> _Collection entries_:
■ ■ ■ ■

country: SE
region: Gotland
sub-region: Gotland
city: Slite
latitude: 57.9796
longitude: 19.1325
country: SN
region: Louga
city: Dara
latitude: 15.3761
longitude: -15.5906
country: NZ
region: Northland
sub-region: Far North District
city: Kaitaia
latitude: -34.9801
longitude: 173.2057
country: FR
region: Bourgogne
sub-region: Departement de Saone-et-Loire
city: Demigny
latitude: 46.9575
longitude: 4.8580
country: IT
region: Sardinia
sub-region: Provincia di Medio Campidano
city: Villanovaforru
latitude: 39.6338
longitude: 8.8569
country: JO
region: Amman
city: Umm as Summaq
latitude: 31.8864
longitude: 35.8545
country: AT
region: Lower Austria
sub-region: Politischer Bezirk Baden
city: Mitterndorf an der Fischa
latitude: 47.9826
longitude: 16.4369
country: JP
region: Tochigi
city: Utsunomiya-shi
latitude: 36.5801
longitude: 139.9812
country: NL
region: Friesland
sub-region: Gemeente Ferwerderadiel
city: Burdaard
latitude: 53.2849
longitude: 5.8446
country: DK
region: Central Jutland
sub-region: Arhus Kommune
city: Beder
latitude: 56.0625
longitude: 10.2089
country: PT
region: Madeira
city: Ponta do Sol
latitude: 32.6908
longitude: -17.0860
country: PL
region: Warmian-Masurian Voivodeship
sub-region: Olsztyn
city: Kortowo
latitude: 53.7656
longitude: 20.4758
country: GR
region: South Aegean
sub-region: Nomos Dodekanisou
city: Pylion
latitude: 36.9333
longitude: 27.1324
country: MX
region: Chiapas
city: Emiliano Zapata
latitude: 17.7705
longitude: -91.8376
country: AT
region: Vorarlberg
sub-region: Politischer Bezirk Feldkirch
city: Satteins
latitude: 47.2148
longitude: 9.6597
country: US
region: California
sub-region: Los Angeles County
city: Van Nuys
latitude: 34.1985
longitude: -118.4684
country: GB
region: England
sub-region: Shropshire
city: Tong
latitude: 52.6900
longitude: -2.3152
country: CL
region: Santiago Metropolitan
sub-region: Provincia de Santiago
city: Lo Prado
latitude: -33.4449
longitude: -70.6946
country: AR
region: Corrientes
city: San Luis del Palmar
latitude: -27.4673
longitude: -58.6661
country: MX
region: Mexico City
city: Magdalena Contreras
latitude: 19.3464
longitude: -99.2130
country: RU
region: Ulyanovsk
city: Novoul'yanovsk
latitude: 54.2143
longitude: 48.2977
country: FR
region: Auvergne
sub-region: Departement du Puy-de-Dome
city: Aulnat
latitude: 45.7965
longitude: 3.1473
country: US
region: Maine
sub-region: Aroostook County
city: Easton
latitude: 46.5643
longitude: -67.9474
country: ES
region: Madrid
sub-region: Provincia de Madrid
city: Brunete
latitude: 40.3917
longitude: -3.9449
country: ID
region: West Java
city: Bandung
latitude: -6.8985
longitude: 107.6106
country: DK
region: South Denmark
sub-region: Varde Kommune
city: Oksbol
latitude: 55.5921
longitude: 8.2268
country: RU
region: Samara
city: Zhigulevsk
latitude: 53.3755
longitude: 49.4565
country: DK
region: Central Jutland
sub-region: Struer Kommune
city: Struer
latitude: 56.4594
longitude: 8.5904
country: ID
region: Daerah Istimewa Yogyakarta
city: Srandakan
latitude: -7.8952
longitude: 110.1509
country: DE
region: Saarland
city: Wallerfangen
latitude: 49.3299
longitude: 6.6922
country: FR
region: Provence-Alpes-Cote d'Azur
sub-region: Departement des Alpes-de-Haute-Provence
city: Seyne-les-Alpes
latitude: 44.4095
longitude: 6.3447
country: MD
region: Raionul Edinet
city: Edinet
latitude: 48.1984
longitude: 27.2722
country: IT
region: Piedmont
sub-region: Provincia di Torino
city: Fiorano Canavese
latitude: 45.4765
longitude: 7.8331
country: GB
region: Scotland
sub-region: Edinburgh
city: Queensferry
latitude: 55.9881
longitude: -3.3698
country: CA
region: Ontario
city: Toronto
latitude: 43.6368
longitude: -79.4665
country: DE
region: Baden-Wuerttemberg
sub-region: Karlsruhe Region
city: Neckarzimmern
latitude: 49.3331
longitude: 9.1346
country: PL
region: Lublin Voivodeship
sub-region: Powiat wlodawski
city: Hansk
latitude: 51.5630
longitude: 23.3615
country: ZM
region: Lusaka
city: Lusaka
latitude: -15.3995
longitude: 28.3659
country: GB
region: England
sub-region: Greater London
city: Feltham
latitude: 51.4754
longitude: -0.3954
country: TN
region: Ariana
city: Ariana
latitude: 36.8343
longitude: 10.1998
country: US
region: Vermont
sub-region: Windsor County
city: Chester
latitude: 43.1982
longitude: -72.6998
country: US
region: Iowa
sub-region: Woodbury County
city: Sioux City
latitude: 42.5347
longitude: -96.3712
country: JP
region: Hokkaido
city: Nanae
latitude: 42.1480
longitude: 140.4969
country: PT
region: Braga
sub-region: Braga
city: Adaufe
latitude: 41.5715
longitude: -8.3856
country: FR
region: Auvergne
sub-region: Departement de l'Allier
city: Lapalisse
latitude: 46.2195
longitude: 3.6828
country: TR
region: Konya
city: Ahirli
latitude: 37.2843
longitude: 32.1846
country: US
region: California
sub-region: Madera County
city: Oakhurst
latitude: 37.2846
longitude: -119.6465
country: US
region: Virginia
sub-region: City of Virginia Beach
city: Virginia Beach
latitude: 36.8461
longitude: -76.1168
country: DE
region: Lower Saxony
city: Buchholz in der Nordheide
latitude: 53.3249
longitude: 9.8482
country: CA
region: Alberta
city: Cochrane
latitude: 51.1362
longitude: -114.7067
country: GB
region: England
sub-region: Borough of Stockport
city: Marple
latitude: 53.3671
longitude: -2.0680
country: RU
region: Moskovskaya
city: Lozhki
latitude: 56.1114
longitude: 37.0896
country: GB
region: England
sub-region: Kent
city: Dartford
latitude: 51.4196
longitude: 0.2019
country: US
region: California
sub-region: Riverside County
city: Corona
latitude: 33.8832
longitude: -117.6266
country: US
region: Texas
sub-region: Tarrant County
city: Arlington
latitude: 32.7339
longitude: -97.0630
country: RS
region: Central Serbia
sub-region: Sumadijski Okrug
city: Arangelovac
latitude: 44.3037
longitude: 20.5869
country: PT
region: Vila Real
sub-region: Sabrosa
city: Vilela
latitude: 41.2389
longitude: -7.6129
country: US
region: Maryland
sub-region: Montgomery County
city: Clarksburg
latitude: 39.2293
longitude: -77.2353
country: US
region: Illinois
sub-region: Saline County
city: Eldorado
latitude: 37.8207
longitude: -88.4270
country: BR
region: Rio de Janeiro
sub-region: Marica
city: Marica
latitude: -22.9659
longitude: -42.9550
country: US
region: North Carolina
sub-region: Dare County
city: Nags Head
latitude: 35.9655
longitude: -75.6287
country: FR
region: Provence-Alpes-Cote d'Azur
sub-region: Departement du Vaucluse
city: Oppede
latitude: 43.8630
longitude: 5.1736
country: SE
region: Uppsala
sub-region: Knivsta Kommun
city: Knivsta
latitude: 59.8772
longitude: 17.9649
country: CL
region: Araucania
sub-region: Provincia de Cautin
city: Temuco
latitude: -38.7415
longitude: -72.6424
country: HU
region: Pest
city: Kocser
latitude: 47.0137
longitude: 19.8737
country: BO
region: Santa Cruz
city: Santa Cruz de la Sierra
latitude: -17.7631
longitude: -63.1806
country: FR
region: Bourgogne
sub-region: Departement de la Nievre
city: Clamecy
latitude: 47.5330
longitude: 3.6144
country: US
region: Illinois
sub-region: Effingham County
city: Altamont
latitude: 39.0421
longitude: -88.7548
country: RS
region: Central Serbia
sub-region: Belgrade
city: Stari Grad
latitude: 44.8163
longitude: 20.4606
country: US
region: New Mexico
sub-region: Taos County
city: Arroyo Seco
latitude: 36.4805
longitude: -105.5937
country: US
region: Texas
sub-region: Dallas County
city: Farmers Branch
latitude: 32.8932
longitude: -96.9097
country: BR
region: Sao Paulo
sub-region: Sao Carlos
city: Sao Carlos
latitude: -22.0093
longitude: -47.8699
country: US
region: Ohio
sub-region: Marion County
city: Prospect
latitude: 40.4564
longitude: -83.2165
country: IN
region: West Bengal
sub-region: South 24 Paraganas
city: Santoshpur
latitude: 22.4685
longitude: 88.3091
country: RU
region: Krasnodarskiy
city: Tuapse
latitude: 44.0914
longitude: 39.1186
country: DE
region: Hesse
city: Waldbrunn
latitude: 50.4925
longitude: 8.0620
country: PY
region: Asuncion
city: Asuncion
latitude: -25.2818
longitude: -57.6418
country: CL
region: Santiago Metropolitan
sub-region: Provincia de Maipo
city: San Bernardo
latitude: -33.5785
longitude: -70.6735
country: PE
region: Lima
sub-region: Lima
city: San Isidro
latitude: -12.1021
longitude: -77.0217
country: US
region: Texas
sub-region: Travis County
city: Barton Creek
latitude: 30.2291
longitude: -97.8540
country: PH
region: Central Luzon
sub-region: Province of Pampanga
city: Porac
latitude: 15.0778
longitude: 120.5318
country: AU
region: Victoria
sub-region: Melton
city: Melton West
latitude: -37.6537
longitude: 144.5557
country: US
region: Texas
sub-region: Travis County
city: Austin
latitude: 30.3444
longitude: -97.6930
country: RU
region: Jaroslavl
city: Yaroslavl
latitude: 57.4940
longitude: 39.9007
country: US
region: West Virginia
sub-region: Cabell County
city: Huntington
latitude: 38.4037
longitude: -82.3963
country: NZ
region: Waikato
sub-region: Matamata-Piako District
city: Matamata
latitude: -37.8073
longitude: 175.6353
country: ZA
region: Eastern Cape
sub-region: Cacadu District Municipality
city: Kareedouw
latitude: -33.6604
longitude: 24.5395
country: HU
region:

■ ■ ■ ■

> _EXERCISE TASK_: Format the listing above as a Markdown table with the columns Row and Line. Cover everything from its first line through the line containing "region: Chiapas", both included, and skip any blank lines.

> _TASK SOLUTION_:
| Row | Line |
|---|---|
| 1 | country: SE |
| 2 | region: Gotland |
| 3 | sub-region: Gotland |
| 4 | city: Slite |
| 5 | latitude: 57.9796 |
| 6 | longitude: 19.1325 |
| 7 | country: SN |
| 8 | region: Louga |
| 9 | city: Dara |
| 10 | latitude: 15.3761 |
| 11 | longitude: -15.5906 |
| 12 | country: NZ |
| 13 | region: Northland |
| 14 | sub-region: Far North District |
| 15 | city: Kaitaia |
| 16 | latitude: -34.9801 |
| 17 | longitude: 173.2057 |
| 18 | country: FR |
| 19 | region: Bourgogne |
| 20 | sub-region: Departement de Saone-et-Loire |
| 21 | city: Demigny |
| 22 | latitude: 46.9575 |
| 23 | longitude: 4.8580 |
| 24 | country: IT |
| 25 | region: Sardinia |
| 26 | sub-region: Provincia di Medio Campidano |
| 27 | city: Villanovaforru |
| 28 | latitude: 39.6338 |
| 29 | longitude: 8.8569 |
| 30 | country: JO |
| 31 | region: Amman |
| 32 | city: Umm as Summaq |
| 33 | latitude: 31.8864 |
| 34 | longitude: 35.8545 |
| 35 | country: AT |
| 36 | region: Lower Austria |
| 37 | sub-region: Politischer Bezirk Baden |
| 38 | city: Mitterndorf an der Fischa |
| 39 | latitude: 47.9826 |
| 40 | longitude: 16.4369 |
| 41 | country: JP |
| 42 | region: Tochigi |
| 43 | city: Utsunomiya-shi |
| 44 | latitude: 36.5801 |
| 45 | longitude: 139.9812 |
| 46 | country: NL |
| 47 | region: Friesland |
| 48 | sub-region: Gemeente Ferwerderadiel |
| 49 | city: Burdaard |
| 50 | latitude: 53.2849 |
| 51 | longitude: 5.8446 |
| 52 | country: DK |
| 53 | region: Central Jutland |
| 54 | sub-region: Arhus Kommune |
| 55 | city: Beder |
| 56 | latitude: 56.0625 |
| 57 | longitude: 10.2089 |
| 58 | country: PT |
| 59 | region: Madeira |
| 60 | city: Ponta do Sol |
| 61 | latitude: 32.6908 |
| 62 | longitude: -17.0860 |
| 63 | country: PL |
| 64 | region: Warmian-Masurian Voivodeship |
| 65 | sub-region: Olsztyn |
| 66 | city: Kortowo |
| 67 | latitude: 53.7656 |
| 68 | longitude: 20.4758 |
| 69 | country: GR |
| 70 | region: South Aegean |
| 71 | sub-region: Nomos Dodekanisou |
| 72 | city: Pylion |
| 73 | latitude: 36.9333 |
| 74 | longitude: 27.1324 |
| 75 | country: MX |
| 76 | region: Chiapas |